## COMPLETE THE FOLLOWING
**a.** From the court opinion excerpt, copy out the passage starting at "United States Court" and ending at "by the Commission.".
**b.** According to the court opinion excerpt, by what margin did voters reject Initiative 256?

## EXCERPT PROVIDED
492 F2d 228 Rodgers v. Federal Trade Commission
492 F.2d 228
1974-1 Trade Cases 74,939
William H. RODGERS, Jr., Plaintiff-Appellant,
FEDERAL TRADE COMMISSION, Defendant-Appellee.
United States Court of Appeals, Ninth Circuit.
Feb. 25, 1974.
William H. Rodgers, Jr., in pro per.
Harold D. Rhynedance, Jr., Asst. Gen. Counsel (argued), Nicholas S. Reynolds (on the brief), Robert E. Duncan, Federal Trade Commission, Washington, D.C., Stan Pitkin, U.S. Atty., Albert E. Stephan, Asst. U.S. Atty., Seattle, Wash., for defendant-appellee.
Before: KOELSCH and TRASK, Circuit Judges, and JAMESON,* District judge.
William H. Rodgers, Jr., an assistant professor of law at the University of Washington School of Law, appeals from a final judgment of the United States District Court that dismissed his complaint for a declaratory judgment and equitable relief in a proceeding which had originated before the Federal Trade Commission (Commission). The judgment was pursuant to a motion to dismiss filed by the Commission.
This litigation is an outgrowth of a proposal which was taken to the voters of the State of Washington as Initiative 256, an 'anti-litter' measure. If adopted, it would have forbidden the sale in Washington of beer and soft drinks in containers not having a refund value of at least five cents. It was rejected by the voters on November 3, 1970, by a margin of 51 percent to 49 percent. By letter dated December 11, 1970, appellant wrote to the Secretary of appellee Federal Trade Commission, and requested that the Commission investigate what appellant described as 'unfair and deceptive practices in commerce' arising out of that campaign
The letter with documentation attached set forth the 'facts upon which allegations are based.'1 Appellant's letter then concluded that on the basis of those alleged facts the Commission could find that the opponents of the initiative measure had combined 'in both vertical and horizontal agreements, to make price representations to the public that constituted unfair and deceptive trade practices.'
On January 26, 1971, Mr. Charles A. Tobin, the Secretary of the Commission, responded to appellant's letter and stated that the Commission found no actionable violation 'even assuming a wrongful motive, for purposes of consideration of your complaint, and the willful use of distortion or deception.'
With administrative relief denied, the appellant, repeating and embellishng the allegations in his earlier letter,2 filed an action against the Commission in the District Court on April 8, 1971.

## LISTED ENTRIES
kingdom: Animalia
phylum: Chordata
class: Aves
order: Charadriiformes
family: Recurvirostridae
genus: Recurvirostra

## ANSWERS GIVEN
**a.**
United States Court of Appeals, Ninth Circuit.
Feb. 25, 1974.
William H. Rodgers, Jr., in pro per.
Harold D. Rhynedance, Jr., Asst. Gen. Counsel (argued), Nicholas S. Reynolds (on the brief), Robert E. Duncan, Federal Trade Commission, Washington, D.C., Stan Pitkin, U.S. Atty., Albert E. Stephan, Asst. U.S. Atty., Seattle, Wash., for defendant-appellee.
Before: KOELSCH and TRASK, Circuit Judges, and JAMESON,* District judge.
William H. Rodgers, Jr., an assistant professor of law at the University of Washington School of Law, appeals from a final judgment of the United States District Court that dismissed his complaint for a declaratory judgment and equitable relief in a proceeding which had originated before the Federal Trade Commission (Commission). The judgment was pursuant to a motion to dismiss filed by the Commission.

**b.** 51 percent to 49 percent.